Klärschlamm liefert Strom: Abwasserverbände kooperieren. Ein Projekt zur Energiegewinnung aus Klärschlamm nimmt im Burgenland Gestalt an. Der Abwasserverband Eisenstadt und der Wasserverband Wulkatal errichten in Wulkaprodersdorf zwei 18 Meter hohe Faultürme.

Aus überschüssigem Klärschlamm, der bei der Abwasserbehandlung anfällt, soll Biogas gewonnen werden, das zur Strom- und Wärmeerzeugung verwendet wird.

Die erzeugte Energie von rund 1,4 Gigawattstunden (GWh) soll nach den Plänen der Projektpartner einen Großteil des Strombedarfs der Kläranlage Wulkaprodersdorf abdecken, teilten die Verbände mit.

26 Gemeinden gehören den beiden Verbänden an

In das Vorhaben werden rund 6,5 Mio. Euro investiert, Bund und Land stellen für die Anlage, für die gestern, Mittwoch, der Spatenstich stattfand, 28 Prozent Fördermittel zur Verfügung. Die beiden geplanten Faultürme sollen ein Fassungsvermögen von insgesamt 5.500 Kubikmetern erhalten.

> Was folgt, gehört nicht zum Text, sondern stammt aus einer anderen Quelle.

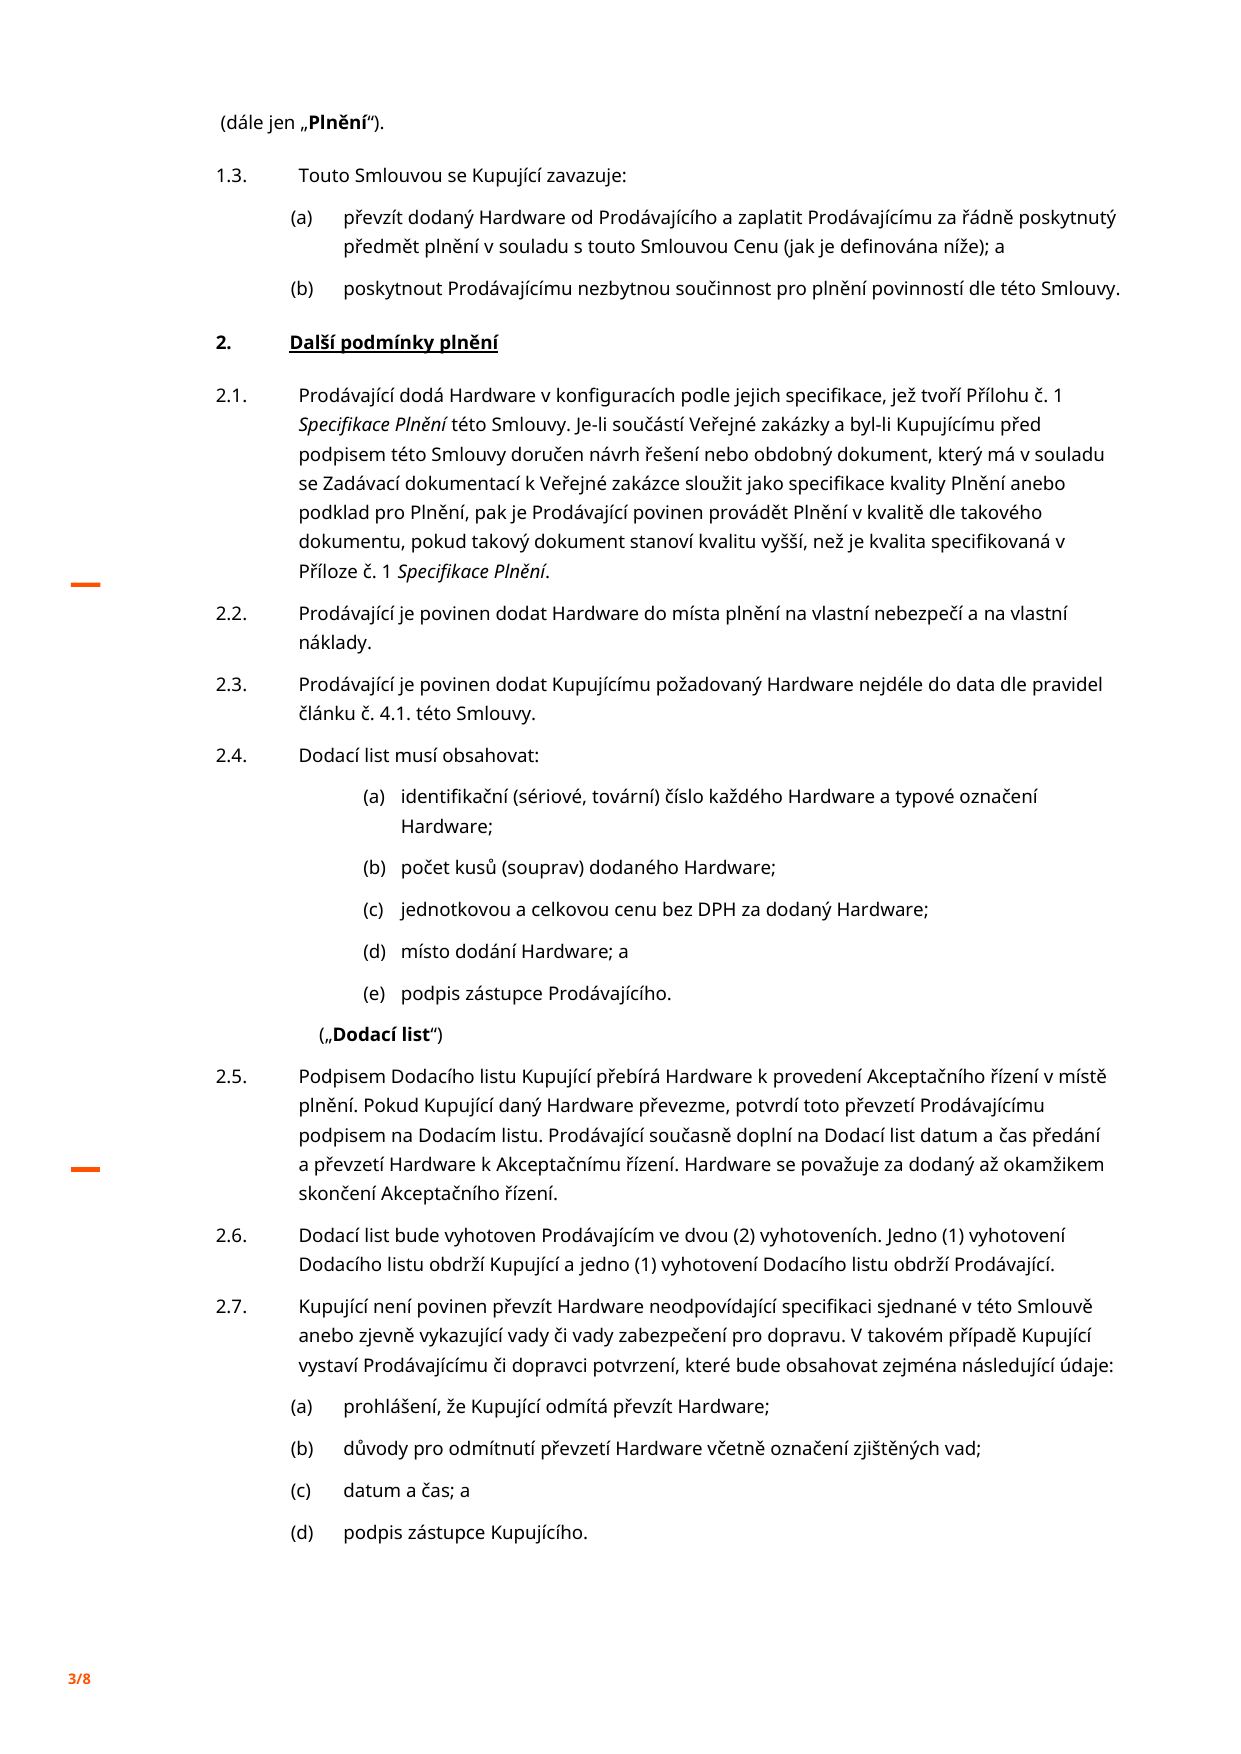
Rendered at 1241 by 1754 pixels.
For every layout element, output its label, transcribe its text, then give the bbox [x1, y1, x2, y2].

list převzít dodaný Hardware od Prodávajícího a zaplatit Prodávajícímu za řádně poskytnutý předmět plnění v souladu s touto Smlouvou Cenu (jak je definována níže); a [291, 204, 1122, 259]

Der Schlamm aus der Kläranlage in Eisenstadt wird mittels einer 4,5 Kilometer langen Druckleitung zu den Türmen befördert.

Den beiden Verbänden gehören 26 Gemeinden in den Bezirken Eisenstadt, Eisenstadt-Umgebung und Mattersburg an. Die Abwasserbelastung, Gewerbe und Industrie eingerechnet, entspricht dem Vergleichswert von 100.000 Einwohnern.